O presidente uruguaio, Tabaré Vás-quez, deve se encontrará com o presidente Lula, para discutir a possibilidade de negociação de um acordo internacional entre o Uruguai e os Estados Unidos. Como o Brasil comanda atualmente o Mercosul, cuja presidência é rotativa, o Uruguai precisa, em princípio, de uma autorização do bloco antes de formalizar um acordo bilateral com outros países. A intenção uruguaia é obter esse OK até outubro, quando deverão prosseguir as negociações com os representantes norte-americanos.
Quem acompanha a evolução do Mercosul sabe que a iniciativa uruguaia de buscar parceiros extrabloco se deve à sua insatisfação com os resultados comerciais e com os conflitos que proliferaram ultimamente. Para várias lideranças no Uruguai, o Mercosul não tem trazido resultados políticos nem econômicos. Os investimentos provenientes dos parceiros regionais são pífios, persistem barreiras comerciais à entrada de seus produtos na Argentina e Brasil, e um importante contencioso com a Argentina sobre investimentos na indústria de celulose amargou a relação com seu vizinho.
Do lado norte-americano, o acordo com o Uruguai é mais uma das várias iniciativas de acordos bilaterais buscados recentemente. A autorização negociadora do presidente norte-americano expira em junho do ano que vem, e as autoridades comerciais daquele país vêm buscando firmar tantos tratados bilaterais quantos conseguirem. Em acordos bilaterais, o poder negociador dos EUA torna-se obviamente maior, levando à inclusão de cláusulas sobre investimentos e propriedade intelectual, dois temas preciosos para a diplomacia norte-americana. Só na América do Sul, os EUA estão concluindo acordos com o Equador, o Peru e a Colômbia, além do acordo já em vigor com o Chile.
Esses acordos evidentemente afetam os interesses comerciais do Brasil. Principal exportador regional de manufaturados, as empresas brasileiras correm o risco de sofrer desvio de comércio, em razão do tratamento mais favorável a produtos estadunidenses. No acordo com o Peru, por exemplo, os produtos dos EUA terão livre acesso a 77% do mercado, contra 7% liberado às exportações brasileiras.

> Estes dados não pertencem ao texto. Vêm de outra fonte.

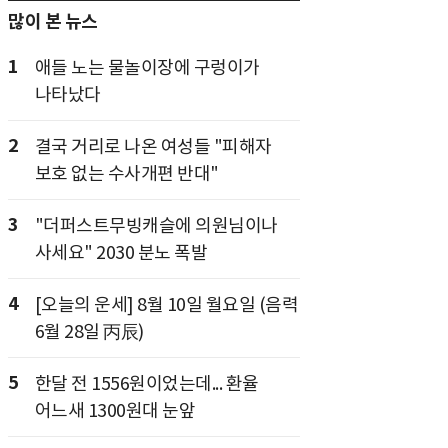
많이 본 뉴스
1
애들 노는 물놀이장에 구렁이가
나타났다
2
결국 거리로 나온 여성들 "피해자
보호 없는 수사개편 반대"
3
"더퍼스트무빙캐슬에 의원님이나
사세요" 2030 분노 폭발
4
[오늘의 운세] 8월 10일 월요일 (음력
6월 28일 丙辰)
5
한달 전 1556원이었는데... 환율
어느새 1300원대 눈앞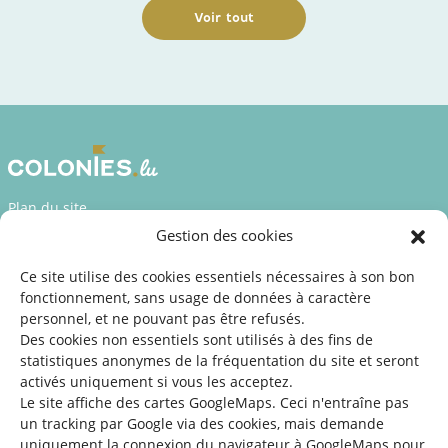
Voir tout
Plan du site
Gestion des cookies
Déclaration d’accessibilité
Mentions légales
Ce site utilise des cookies essentiels nécessaires à son bon
fonctionnement, sans usage de données à caractère
©2026 SNJ
personnel, et ne pouvant pas être refusés.
Des cookies non essentiels sont utilisés à des fins de
statistiques
anonymes de la fréquentation du site
et seront
activés uniquement si vous les acceptez.
Une offre du
Le site affiche des cartes GoogleMaps. Ceci n'entraîne pas
un tracking par Google via des cookies, mais demande
uniquement la connexion du navigateur à GoogleMaps pour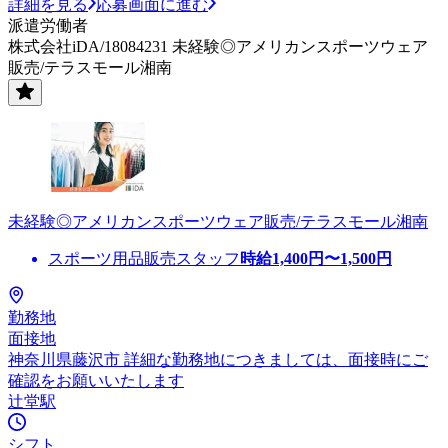
詳細を見る
応募画面に進む
派遣労働者
株式会社iDA/18084231 未経験◎アメリカンスポーツウェア
販売/テラスモール湘南
未経験◎アメリカンスポーツウェア販売/テラスモール湘南
スポーツ用品販売スタッフ
時給
1,400
円〜
1,500
円
勤務地
面接地
神奈川県藤沢市 詳細な勤務地につきましては、面接時にご
確認をお願いいたします
辻堂駅
シフト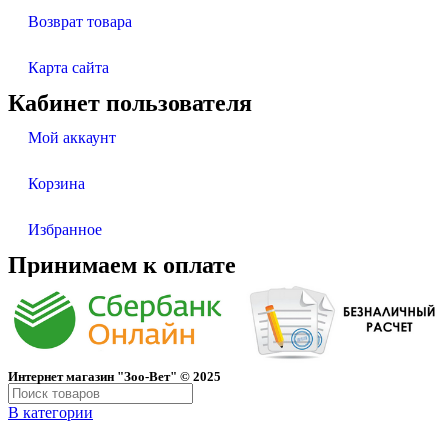
Возврат товара
Карта сайта
Кабинет пользователя
Мой аккаунт
Корзина
Избранное
Принимаем к оплате
Интернет магазин "Зоо-Вет" © 2025
В категории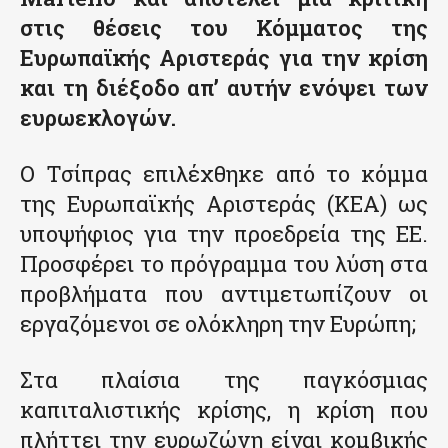
στις θέσεις του Κόμματος της
Ευρωπαϊκής Αριστεράς για την κρίση
και τη διέξοδο απ’ αυτήν ενόψει των
ευρωεκλογών.
Ο Τσίπρας επιλέχθηκε από το κόμμα
της Ευρωπαϊκής Αριστεράς (ΚΕΑ) ως
υποψήφιος για την προεδρεία της ΕΕ.
Προσφέρει το πρόγραμμα του λύση στα
προβλήματα που αντιμετωπίζουν οι
εργαζόμενοι σε ολόκληρη την Ευρώπη;
Στα πλαίσια της παγκόσμιας
καπιταλιστικής κρίσης, η κρίση που
πλήττει την ευρωζώνη είναι κομβικής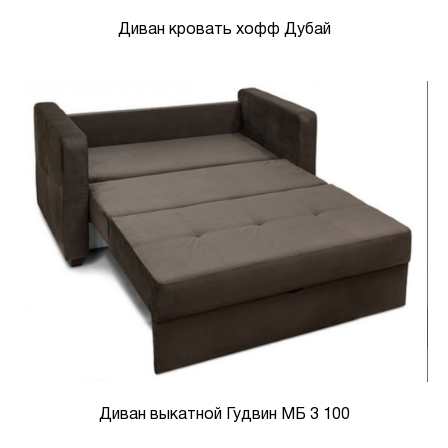
Диван кровать хофф Дубай
Диван выкатной Гудвин МБ 3 100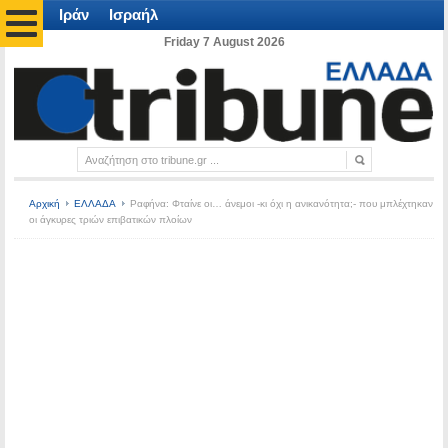
Ιράν
Ισραήλ
Friday 7 August 2026
Αρχική
ΕΛΛΑΔΑ
Ραφήνα: Φταίνε οι… άνεμοι -κι όχι η ανικανότητα;- που μπλέχτηκαν
οι άγκυρες τριών επιβατικών πλοίων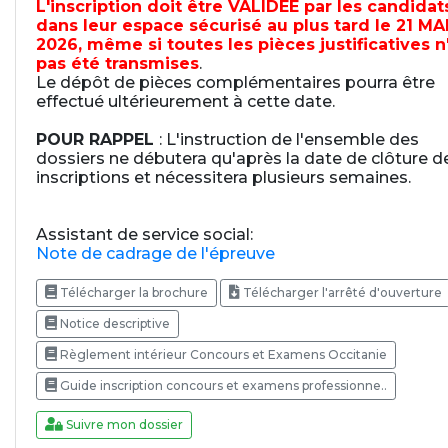
L'inscription doit être VALIDEE par les candidat
dans leur espace sécurisé au plus tard le 21 MA
2026, même si toutes les pièces justificatives n
pas été transmises
.
Le dépôt de pièces complémentaires pourra être
effectué ultérieurement à cette date.
POUR RAPPEL
: L'instruction de l'ensemble des
dossiers ne débutera qu'après la date de clôture d
inscriptions et nécessitera plusieurs semaines.
Assistant de service social:
Note de cadrage de l'épreuve
Télécharger la brochure
Télécharger l'arrêté d'ouverture
Notice descriptive
Règlement intérieur Concours et Examens Occitanie
Guide inscription concours et examens professionne..
Suivre mon dossier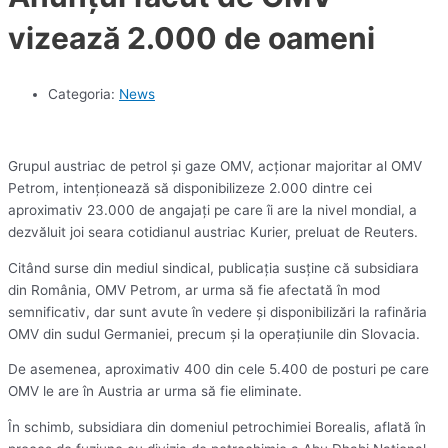
vizează 2.000 de oameni
Categoria:
News
Grupul austriac de petrol şi gaze OMV, acţionar majoritar al OMV
Petrom, intenţionează să disponibilizeze 2.000 dintre cei
aproximativ 23.000 de angajaţi pe care îi are la nivel mondial, a
dezvăluit joi seara cotidianul austriac Kurier, preluat de Reuters.
Citând surse din mediul sindical, publicaţia susţine că subsidiara
din România, OMV Petrom, ar urma să fie afectată în mod
semnificativ, dar sunt avute în vedere şi disponibilizări la rafinăria
OMV din sudul Germaniei, precum şi la operaţiunile din Slovacia.
De asemenea, aproximativ 400 din cele 5.400 de posturi pe care
OMV le are în Austria ar urma să fie eliminate.
În schimb, subsidiara din domeniul petrochimiei Borealis, aflată în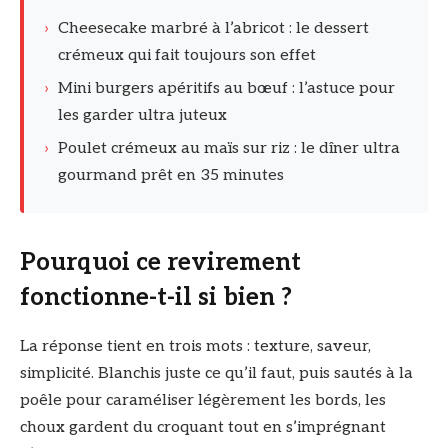
›
Cheesecake marbré à l’abricot : le dessert
crémeux qui fait toujours son effet
›
Mini burgers apéritifs au bœuf : l’astuce pour
les garder ultra juteux
›
Poulet crémeux au maïs sur riz : le dîner ultra
gourmand prêt en 35 minutes
Pourquoi ce revirement
fonctionne-t-il si bien ?
La réponse tient en trois mots : texture, saveur,
simplicité. Blanchis juste ce qu’il faut, puis sautés à la
poêle pour caraméliser légèrement les bords, les
choux gardent du croquant tout en s’imprégnant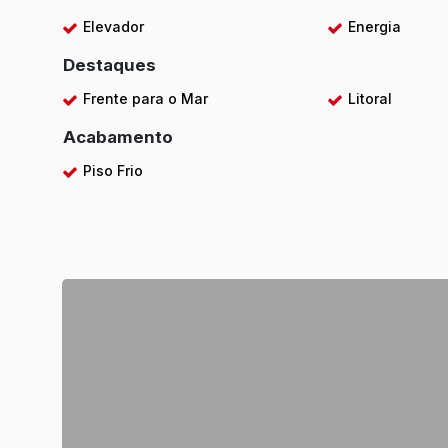
Elevador
Energia
Destaques
Frente para o Mar
Litoral
Acabamento
Piso Frio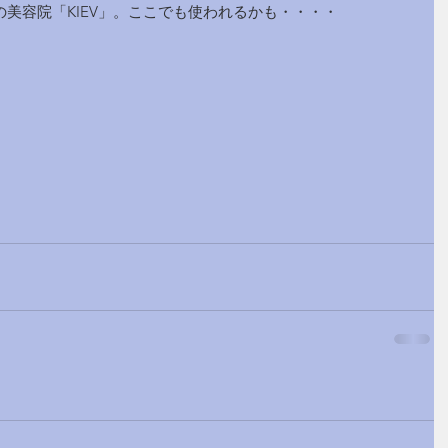
美容院「KIEV」。ここでも使われるかも・・・・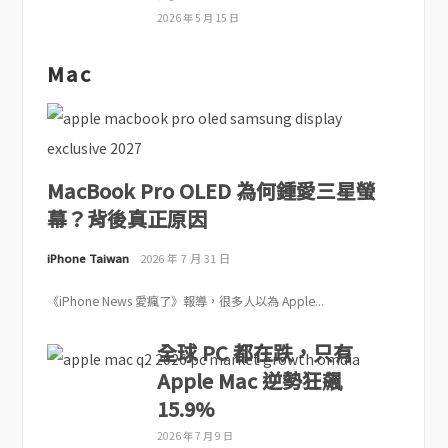
2026 年 5 月 15 日
Mac
MacBook Pro OLED 為何鍾愛三星螢
幕？背後真正原因
iPhone Taiwan
2026 年 7 月 31 日
《iPhone News 愛瘋了》報導，很多人以為 Apple...
全球 PC 都在跌，只有
Apple Mac 逆勢狂飆
15.9%
2026 年 7 月 9 日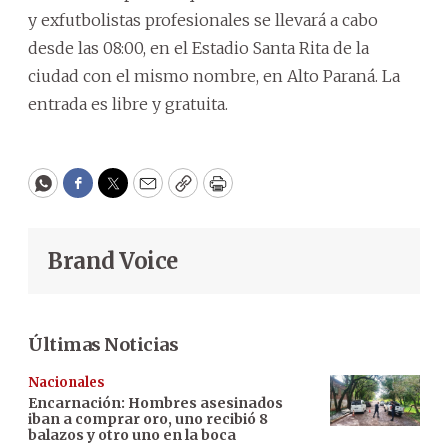
y exfutbolistas profesionales se llevará a cabo
desde las 08:00, en el Estadio Santa Rita de la
ciudad con el mismo nombre, en Alto Paraná. La
entrada es libre y gratuita.
WhatsApp
Facebook
Twitter
Email
Copy
Print
Brand Voice
Últimas Noticias
Nacionales
Encarnación: Hombres asesinados
iban a comprar oro, uno recibió 8
balazos y otro uno en la boca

Um acordo com o Uruguai seria ainda mais problemático, com possíveis impactos na triangulação de mercadorias e desvio de investimentos. Em tese, a melhor opção para se evitar esses problemas seria um acordo equilibrado entre o Mercosul e os EUA (nos moldes do acordo 4+1, de 1991), algo politicamente inviável após a entrada da Venezuela no Mercosul.
Há, ainda, problemas jurídicos que o Uruguai deverá superar. O país vizinho poderá tentar obter uma autorização (waiver) dos demais parceiros do Mercosul. Na realidade, o Uruguai já obteve uma autorização similar no passado para firmar acordo bilateral com o México. Outra alternativa seria não envolver concessões tarifárias num eventual acordo com os EUA, uma opção que poderia comprometer os resultados práticos de um acordo bilateral.
Em qualquer situação, e mesmo que os problemas técnico-jurídicos possam ser superados, o dilema uruguaio demonstra, sobretudo, o frágil compromisso político do Mercosul. A insatisfação dos sócios menores é sintomática da necessidade de reavivar os laços regionais em um projeto de longo prazo. Afinal, por repetidos que sejam as declarações presidenciais e os salamaleques diplomáticos, a integração regional somente se sustentará pela perspectiva de vantagens econômicas concretas.
Welber Barral é professor de Direito Internacional Econômico (UFSC); doutor em Direito Internacional pela USP e membro da lista de árbitros dos procedimentos de solução de controvérsias do Mercosul e da OMC; diretor do Instituto de Relações Internacionais (IRI); também autor de obras como "Dumping e Comércio Internacional", "Manual Prático de Defesa Comercial" e "O Brasil e a OMC" (Juruá, 2002).